Indeed, provocations have paid off against the great Frenchman quite a few times in his career. He is a very quiet guy, used to bottling his reactions, but prone to losing his temper and going completely off the hook when he does finally react. This was such a moment. But in a World Cup marred by half as many bookings for divings as for fouls, and with its array of illegally won pivotal penalties, this was a moment of difference. I would choose to read this as a moment of open condemnation of the system which has all but officially taken such illegal tactics as part of the colour and nature of the "physical" game.

He didn't try to con anybody. He didn't claim innocence. He didn't even protest and say that he was abused and hence his reaction. He did what he wanted to do, what he felt he was justified in doing, he wanted retribution for the insults of Materazzi, for FIFA would surely be ignoring the Italian's provocations but for the drama that has come to surround them now. Zidane has forced us to look straight into the rather disconcerting contrast between genuine anger and violence produced through hurt on one side, and clever and vain dirty-play on the other. He was indeed abused (whatever the abuse was) and he just spoke with his action. He didn't try to hide his anger. He didn't try to justify his anger either. It was the most befitting way he could have said goodbye to a system which allows temperamental but basically quiet and honest players like Zidane to suffer through the dirty tactics of cleverly planned professional provocateurs.
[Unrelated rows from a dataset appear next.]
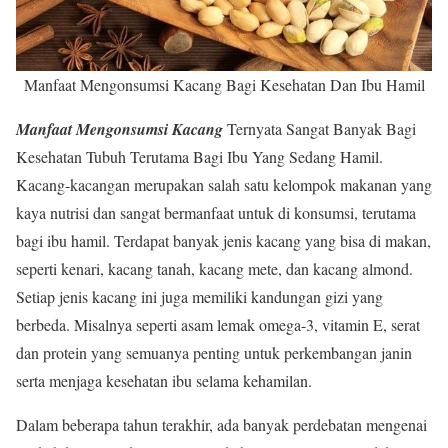
Manfaat Mengonsumsi Kacang Bagi Kesehatan Dan Ibu Hamil
Manfaat Mengonsumsi Kacang
Ternyata Sangat Banyak Bagi
Kesehatan Tubuh Terutama Bagi Ibu Yang Sedang Hamil.
Kacang-kacangan merupakan salah satu kelompok makanan yang
kaya nutrisi dan sangat bermanfaat untuk di konsumsi, terutama
bagi ibu hamil. Terdapat banyak jenis kacang yang bisa di makan,
seperti kenari, kacang tanah, kacang mete, dan kacang almond.
Setiap jenis kacang ini juga memiliki kandungan gizi yang
berbeda. Misalnya seperti asam lemak omega-3, vitamin E, serat
dan protein yang semuanya penting untuk perkembangan janin
serta menjaga kesehatan ibu selama kehamilan.
Dalam beberapa tahun terakhir, ada banyak perdebatan mengenai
Even if Zidane was not a genius, and I hadn't been witness to some of the most enduring moments of football magic thanks to him, even then I would have remembered him and honoured him for this one single gesture. It was brave and honest, and that a great professional like Zidane can risk his reputation and his national stature to stand up and react this way - it was a moment of freshness for me, and a great moment of pride. If Zidane had provided some exquisite football moments in a World Cup that had not been continuously rivetting by any means, he has also provided a proud and unapologetic counterpoint to the great tradition of cheating and conning that we've seen being showcased throughout this World Cup. I feel no need to be ashamed of such a gesture. It was a moment of real pride for the sport, if only it would get its priorities right.